• [Entries taken from a collection]
########

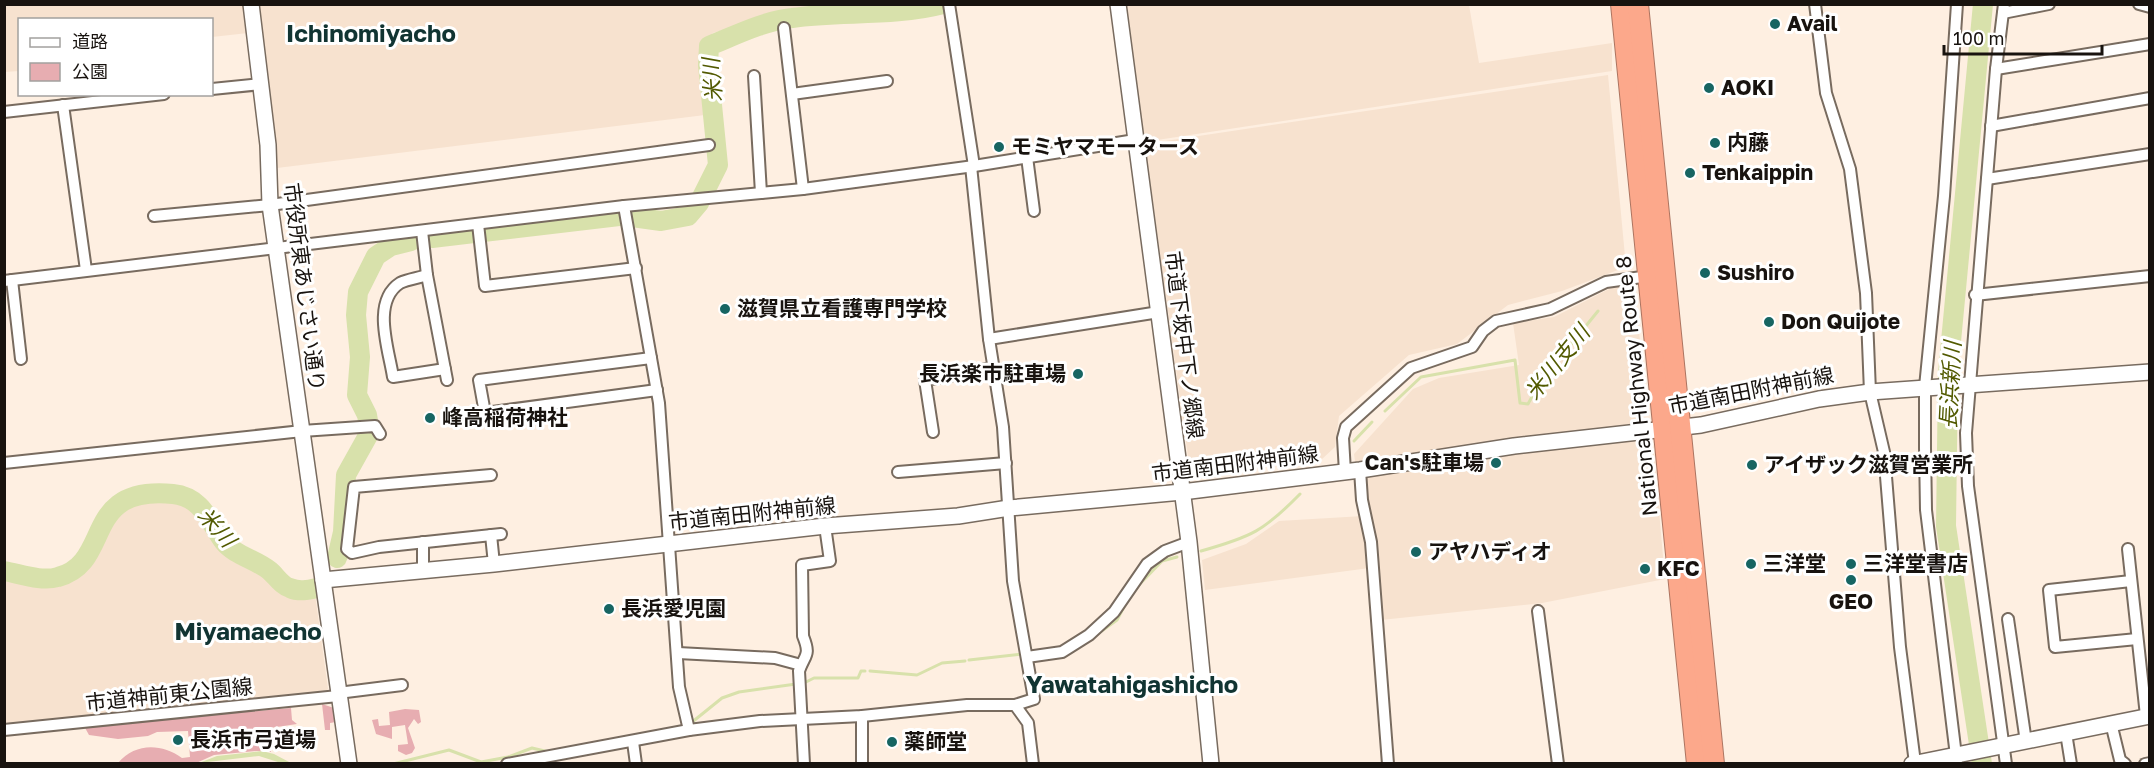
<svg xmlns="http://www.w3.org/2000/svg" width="2154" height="768" font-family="'Golos Text','Noto Sans JP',sans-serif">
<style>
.built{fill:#f7e2cf}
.green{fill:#e7adb1}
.water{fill:#d8e1ab}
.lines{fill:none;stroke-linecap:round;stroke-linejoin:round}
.stream{stroke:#d8e1ab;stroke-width:3}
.river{stroke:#d8e1ab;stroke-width:20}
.street-casing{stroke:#786b5f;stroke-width:14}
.secondary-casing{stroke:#786b5f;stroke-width:18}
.highway-casing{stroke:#ac7460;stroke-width:22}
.street{stroke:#fff;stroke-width:10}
.secondary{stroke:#fff;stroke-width:15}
.highway{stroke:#fca88b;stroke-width:20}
.poi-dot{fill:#176562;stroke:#fff;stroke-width:2}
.labels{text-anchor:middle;stroke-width:6;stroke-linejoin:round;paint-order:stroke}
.poi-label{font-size:21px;font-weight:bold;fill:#18130f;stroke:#fff;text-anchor:start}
.street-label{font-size:21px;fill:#18130f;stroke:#fff}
.water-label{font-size:22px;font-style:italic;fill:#525a01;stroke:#fff}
.quarter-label{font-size:24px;font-weight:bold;fill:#113432;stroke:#fff}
</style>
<rect width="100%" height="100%" fill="#feefe1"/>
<g class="built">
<polygon points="5,5 244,5 248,33 212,37 212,20 20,20 19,71 5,72"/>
<polygon points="257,5 911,5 853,11 781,12 713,33 702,45 699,61 705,115 277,168"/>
<polygon points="1127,5 1469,5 1479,63 1612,43 1612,71 1144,142"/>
<polygon points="1608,75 1626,267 1562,291 1508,305 1457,344 1409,355 1339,416 1335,447 1321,460 1201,474 1189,464 1145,144"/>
<polygon points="1634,284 1647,407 1642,418 1645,442 1654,453 1665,579 1542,603 1381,620 1377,567 1205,590 1202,560 1246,544 1279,521 1363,516 1354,454 1413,389 1439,378 1519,365 1513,323 1554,317 1611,288"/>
<polygon points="168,497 190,502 197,508 221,548 264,573 283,591 299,595 315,594 328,689 324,694 5,724 5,576 46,586 62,581 79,569 93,554 111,517 121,505"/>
</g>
<g class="green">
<polygon points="322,704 334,708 336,722 330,723 330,730 325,730"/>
<path d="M291 708 292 720 297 724 270 728 271 752 257 751 214 755 194 764 118 763C135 743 161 743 182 758L190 757 188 731 157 732 148 736 118 739 89 735 84 726Z"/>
<polygon points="405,709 419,710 421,722 418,724 414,719 408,728 415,748 412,753 406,755 398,751 398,745 408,744 405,725 392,727 392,739 376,734 372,720 378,719 379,726 390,725 389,712"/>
</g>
<polygon class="water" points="262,751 274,754 291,763 281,763 259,756 199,763 217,756"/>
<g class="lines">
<g class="stream">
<polyline points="1385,411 1421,377 1515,360 1520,403 1528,404 1539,384 1598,311"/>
<polyline points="1354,441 1372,422"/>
<path d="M1201 551C1251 537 1264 531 1300 494"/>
<polyline points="1137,587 1162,561 1177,557"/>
<polyline points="1082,645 1117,620 1125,605"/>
<polyline points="969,660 1022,654"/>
<polyline points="870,671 917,675 942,663 965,661"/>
<polyline points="806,682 814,678 858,678 861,671 865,671"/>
<polyline points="691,723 722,698 739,692 796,684"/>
<polyline points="393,764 449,750 481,762 508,757 532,748 549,752"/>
</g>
<g class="river">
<path d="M632 217 661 221 688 216 699 203 718 165 708 65 709 46C736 35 764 21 792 18 842 11 893 17 943 4"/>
<polyline points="483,232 619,216"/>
<polyline points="432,238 474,233"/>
<polyline points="337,558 343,532 346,475 370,432 367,415 357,395 360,357 356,315 358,292 376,256 391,246 411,241"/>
<path d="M4 571C21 574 41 582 58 577 114 562 80 485 173 494 202 497 209 521 224 542 234 555 257 560 270 571 276 576 282 586 290 588 299 592 308 590 317 588"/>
<polyline points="1982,764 1946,526 1948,373 1983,4"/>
</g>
<defs>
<g id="street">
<polyline points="949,4 974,166"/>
<polyline points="1815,4 1826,93 1850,169 1866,293 1870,392 1884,452 1900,647 1915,763"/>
<polyline points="2004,4 1996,69 1966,433 1968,486 2006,764"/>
<polyline points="2139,4 2150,7"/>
<polyline points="2003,13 2049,4"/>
<polyline points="784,28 803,189"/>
<polyline points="1996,69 2150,44"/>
<polyline points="754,76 761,193"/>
<polyline points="212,89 262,84"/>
<polyline points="792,94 887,81"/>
<polyline points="63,105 86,270"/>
<polyline points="4,112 164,94"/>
<polyline points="1991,126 2150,98"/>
<polyline points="1027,157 1034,211"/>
<polyline points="971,166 989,339 1003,427 1013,581 1034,699 1015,705"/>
<polyline points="1987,179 2150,154"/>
<polyline points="624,206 659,403 679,687 689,730"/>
<polyline points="154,216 270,205 709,145"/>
<polyline points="478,224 485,286 636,268"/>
<polyline points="422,231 427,275 447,380"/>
<path d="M427 275C419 278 408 279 400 283 371 302 389 350 393 377L445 369"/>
<polyline points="12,280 21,359"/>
<polyline points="4,281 624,206 803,189 974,166 1135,140"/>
<polyline points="1975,295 2150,276"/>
<polyline points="989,339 1159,312"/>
<polyline points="651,358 479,380 485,413 657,390"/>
<polyline points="933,432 925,380 993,368"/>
<polyline points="4,463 302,431 375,426 380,434"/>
<polyline points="1360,470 1362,500 1371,542 1388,764"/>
<polyline points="898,472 1006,463"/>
<polyline points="1345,472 1343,438 1346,427 1411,368 1472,347 1483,331 1496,321 1550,309 1606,282 1649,276"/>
<polyline points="491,475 354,487 347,549 352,553 379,547 501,534"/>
<polyline points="491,535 494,564"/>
<polyline points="423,542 423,570"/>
<polyline points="2128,549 2146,716"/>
<polyline points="2131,581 2049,590 2055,647 2137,639"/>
<polyline points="1538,611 1558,764"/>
<polyline points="2008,619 2026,742"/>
<polyline points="678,653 775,658 801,665"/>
<polyline points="1027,657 1062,652 1089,635 1114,612 1147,564 1165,551 1189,542"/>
<polyline points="338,693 402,685"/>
<polyline points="2111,723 2120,760 2125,764"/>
<polyline points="4,730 338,696"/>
<polyline points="2066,733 2071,764"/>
<polyline points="633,742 636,764"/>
<polyline points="507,764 689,730 760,721 862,716 967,705 1015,705 1028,723 1033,764"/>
<path d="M804 764 799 671C805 654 811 656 803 636L802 565 830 561 825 526"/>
<polyline points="862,764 862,716"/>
<polyline points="1957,764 1926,510 1925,448 1925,387 1944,196 1957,4"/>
<polyline points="2145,764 2150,763"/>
</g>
<g id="secondary">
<polyline points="251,4 268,145 270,205 349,764"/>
<polyline points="1118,4 1189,542 1211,764"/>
<polyline points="323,580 494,564 825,526 958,516 1009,508 1182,492 1360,470 1514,446 1701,425 1819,399 1870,392 2150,372"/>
<polyline points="1912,764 2150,716"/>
</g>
<g id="highway">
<polyline points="1621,4 1697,764"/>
<polyline points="1638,4 1714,764"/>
</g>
</defs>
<use href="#street" class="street-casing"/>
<use href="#secondary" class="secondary-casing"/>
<use href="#highway" class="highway-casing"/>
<use href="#street" class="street"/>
<use href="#secondary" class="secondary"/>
<use href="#highway" class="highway"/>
</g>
<g class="poi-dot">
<circle cx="1775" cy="24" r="6"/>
<circle cx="1709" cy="88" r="6"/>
<circle cx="1715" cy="143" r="6"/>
<circle cx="999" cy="147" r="6"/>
<circle cx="1690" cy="173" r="6"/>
<circle cx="1705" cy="273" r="6"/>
<circle cx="725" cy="309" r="6"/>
<circle cx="1769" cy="322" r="6"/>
<circle cx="1078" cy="374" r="6"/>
<circle cx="430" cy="418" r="6"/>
<circle cx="1496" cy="463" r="6"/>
<circle cx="1752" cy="465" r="6"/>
<circle cx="1416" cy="552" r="6"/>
<circle cx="1751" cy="564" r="6"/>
<circle cx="1851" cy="564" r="6"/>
<circle cx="1645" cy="569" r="6"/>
<circle cx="1851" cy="580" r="6"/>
<circle cx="609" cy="609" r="6"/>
<circle cx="178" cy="740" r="6"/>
<circle cx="892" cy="742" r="6"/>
</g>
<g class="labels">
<g class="poi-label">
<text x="1787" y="31">Avail</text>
<text x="1721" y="95">AOKI</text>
<text x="1727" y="150">内藤</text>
<text x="1011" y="154">モミヤマモータース</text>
<text x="1702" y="180">Tenkaippin</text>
<text x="1717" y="280">Sushiro</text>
<text x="737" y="316">滋賀県立看護専門学校</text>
<text x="1781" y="329">Don Quijote</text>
<text x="1066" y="381" text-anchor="end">長浜楽市駐車場</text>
<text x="442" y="425">峰高稲荷神社</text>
<text x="1484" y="470" text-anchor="end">Can's駐車場</text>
<text x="1764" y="472">アイザック滋賀営業所</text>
<text x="1428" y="559">アヤハディオ</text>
<text x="1763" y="571">三洋堂</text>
<text x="1863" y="571">三洋堂書店</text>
<text x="1657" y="576">KFC</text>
<text x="1851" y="609" text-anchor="middle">GEO</text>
<text x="621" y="616">長浜愛児園</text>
<text x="190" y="747">長浜市弓道場</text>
<text x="904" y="749">薬師堂</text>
</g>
<g class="street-label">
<text transform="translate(304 287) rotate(83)" y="7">市役所東あじさい通り</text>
<text transform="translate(1184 345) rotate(83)" y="7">市道下坂中下ノ郷線</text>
<text transform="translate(1637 386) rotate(-96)" y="7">National Highway Route 8</text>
<text transform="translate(1751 391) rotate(-11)" y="7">市道南田附神前線</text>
<text transform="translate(1235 464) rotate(-7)" y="7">市道南田附神前線</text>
<text transform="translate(752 514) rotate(-6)" y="7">市道南田附神前線</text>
<text transform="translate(169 695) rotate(-6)" y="7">市道神前東公園線</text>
</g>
<g class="water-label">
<text transform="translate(712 80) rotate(-94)" y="8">米川</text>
<text transform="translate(1557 362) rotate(-51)" y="8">米川支川</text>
<text transform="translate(1950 385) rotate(-87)" y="8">長浜新川</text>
<text transform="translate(217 527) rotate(49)" y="8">米川</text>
</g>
<g class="quarter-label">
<text x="371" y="42">Ichinomiyacho</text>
<text x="248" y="640">Miyamaecho</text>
<text x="1132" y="693">Yawatahigashicho</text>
</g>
</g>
<rect width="2154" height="768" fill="none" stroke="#18130f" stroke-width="12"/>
<rect x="18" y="18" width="195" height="78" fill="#ffffff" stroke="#a3a19f" stroke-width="1.5"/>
<rect x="30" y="38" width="30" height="9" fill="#ffffff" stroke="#a3a19f" stroke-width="1.5"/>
<text x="72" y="48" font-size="18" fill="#18130f">道路</text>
<rect x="30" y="63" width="30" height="18" fill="#e7adb1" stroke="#a3a19f" stroke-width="1.5"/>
<text x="72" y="78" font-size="18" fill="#18130f">公園</text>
<path d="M1944 45v9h158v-9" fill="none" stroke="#18130f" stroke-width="3"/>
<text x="1953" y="45" font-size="18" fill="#18130f" stroke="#ffffff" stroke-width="4.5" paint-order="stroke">100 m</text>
</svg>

########

• [Assignment] Throughout the data above, report every line that contains the string "lines".

• [Written answer]
.lines{fill:none;stroke-linecap:round;stroke-linejoin:round}
<g class="lines">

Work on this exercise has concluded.